Startpagina » Bloedstoornissen » Aplastische bloedarmoede

    Aplastische bloedarmoede

    Aplastische anemie is een type auto-immuunziekte en idiopathische ziekte, dat wil zeggen zonder duidelijke oorzaak waarbij het beenmerg stopt met het produceren van voldoende bloed. Het veroorzaakt symptomen zoals bleekheid, paarse vlekken op de huid zonder duidelijke reden en lang bloeden, zelfs bij kleine snijwonden, en wordt onderverdeeld in matige of ernstige (ernstige) bloedarmoede. Aplastische anemie kan, indien niet goed behandeld, binnen ongeveer 10 maanden leiden tot de dood door infecties.

    Symptomen van aplastische bloedarmoede

    Symptomen van aplastische anemie zijn:

    • Bleekheid in de huid en slijmvliezen;
    • Meerdere gevallen van infecties per jaar;
    • Paarse vlekken op de huid zonder duidelijke reden;
    • Grote bloedingen, zelfs bij kleine snijwonden;
    • Vermoeidheid,
    • Kortademigheid;
    • Tachycardie;
    • Bloeding in het tandvlees;
    • Duizeligheid;
    • Hoofdpijn;
    • Huiduitslag.

    Hoe aplastische bloedarmoede te identificeren

    Om aplastische anemie te identificeren, moeten een volledige bloedtelling, beenmergbiopsie, botröntgenfoto, vitamine B12-meting, ferritinetest, serologie voor virale infecties, biochemische tests, cytogenetisch onderzoek en directe en indirecte coombs worden uitgevoerd..

    Deze tests kunnen andere ziektegevallen uitsluiten en de diagnose van aplastische anemie bevestigen. Bekijk welke tests bloedarmoede bevestigen.

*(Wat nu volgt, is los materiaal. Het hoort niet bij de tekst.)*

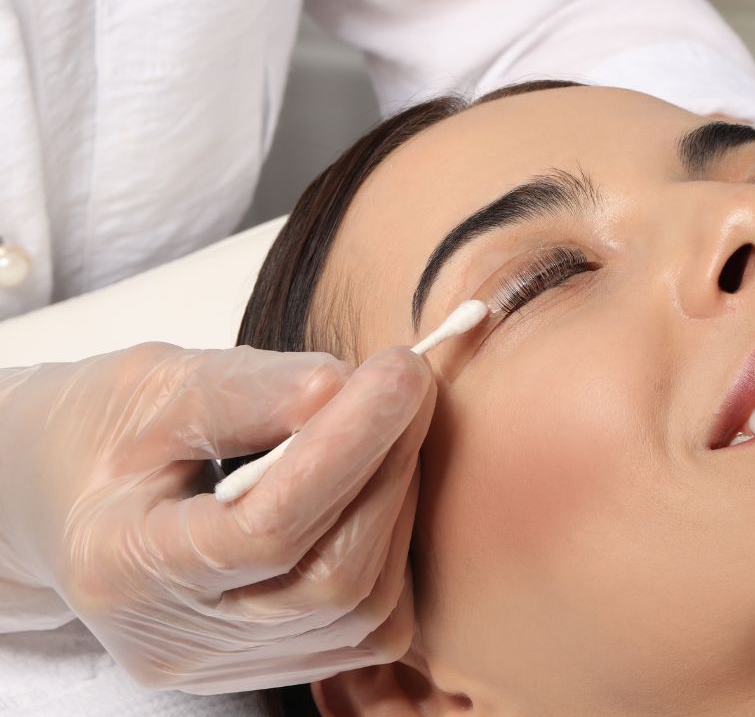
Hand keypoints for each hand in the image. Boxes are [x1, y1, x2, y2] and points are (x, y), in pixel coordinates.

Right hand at [0, 343, 433, 692]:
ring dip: (398, 504)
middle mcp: (177, 640)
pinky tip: (376, 487)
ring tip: (390, 425)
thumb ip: (245, 391)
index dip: (349, 449)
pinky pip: (369, 628)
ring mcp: (225, 666)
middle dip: (388, 471)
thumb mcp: (149, 387)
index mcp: (121, 567)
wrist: (61, 497)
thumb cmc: (96, 433)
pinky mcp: (268, 666)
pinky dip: (391, 551)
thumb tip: (343, 387)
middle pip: (329, 580)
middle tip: (407, 383)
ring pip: (362, 608)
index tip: (400, 372)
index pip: (265, 531)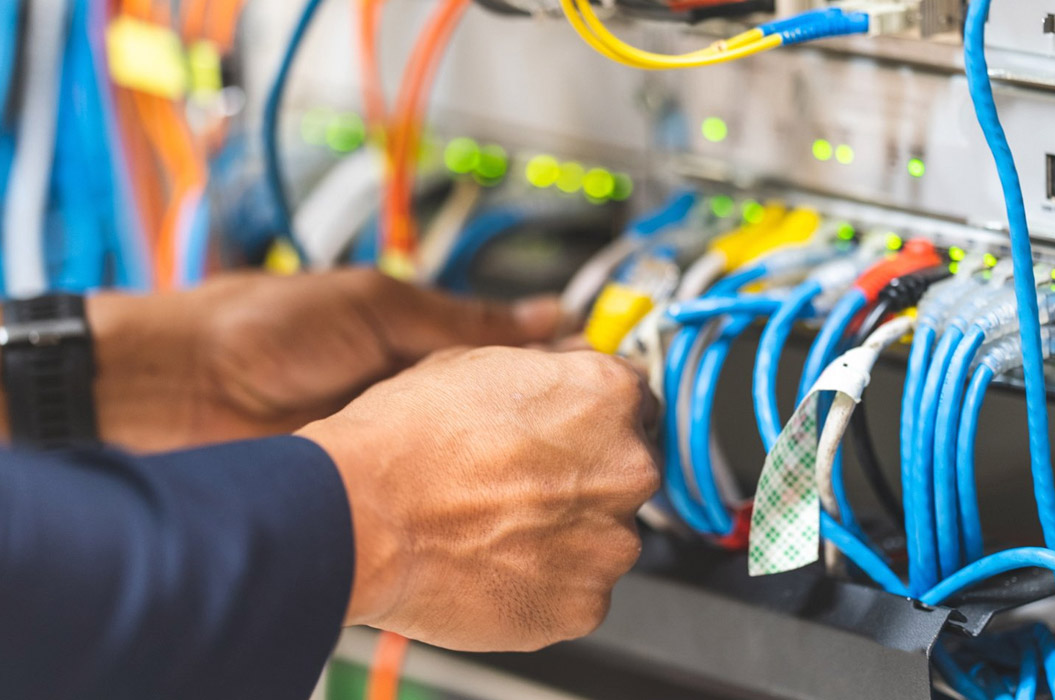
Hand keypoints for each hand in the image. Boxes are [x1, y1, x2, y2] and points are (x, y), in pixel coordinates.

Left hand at [74, 269, 561, 450]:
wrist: (178, 388)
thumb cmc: (260, 327)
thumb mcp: (377, 304)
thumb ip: (460, 320)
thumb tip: (543, 314)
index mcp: (413, 338)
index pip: (502, 353)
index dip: (550, 363)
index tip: (601, 372)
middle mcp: (408, 390)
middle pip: (493, 405)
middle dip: (536, 414)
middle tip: (589, 422)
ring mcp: (392, 439)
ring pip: (468, 450)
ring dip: (502, 453)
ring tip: (555, 454)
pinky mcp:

    Patiënten die een behandeling ondergaan, moeten de volgende wekelijkse onderzoeken ondergaan om te zien of de behandeling goed wordt uitgevoerd:

    • CBC, ureum, TGO / TGP / FA / DHL en CsA;

    Vanaf de 2e maand en elke 6 maanden:

    • Chagas serologie, lues, CMV, hepatitis A, B en C, HIV, HTLV 1, ferritine, directe en indirecte kammen.

    Behandeling voor aplastische bloedarmoede

    Behandeling voor aplastische anemie bestaat uit bloedtransfusies, beenmergtransplantatie, antibiotica voor infecties en immunosuppressiva zoals methylprednisolon, cyclosporine en prednison. Slechts 25% van de patiënten krijgt een beenmergtransplantatie, dus het overlevingspercentage van de ziekte is niet erg hoog.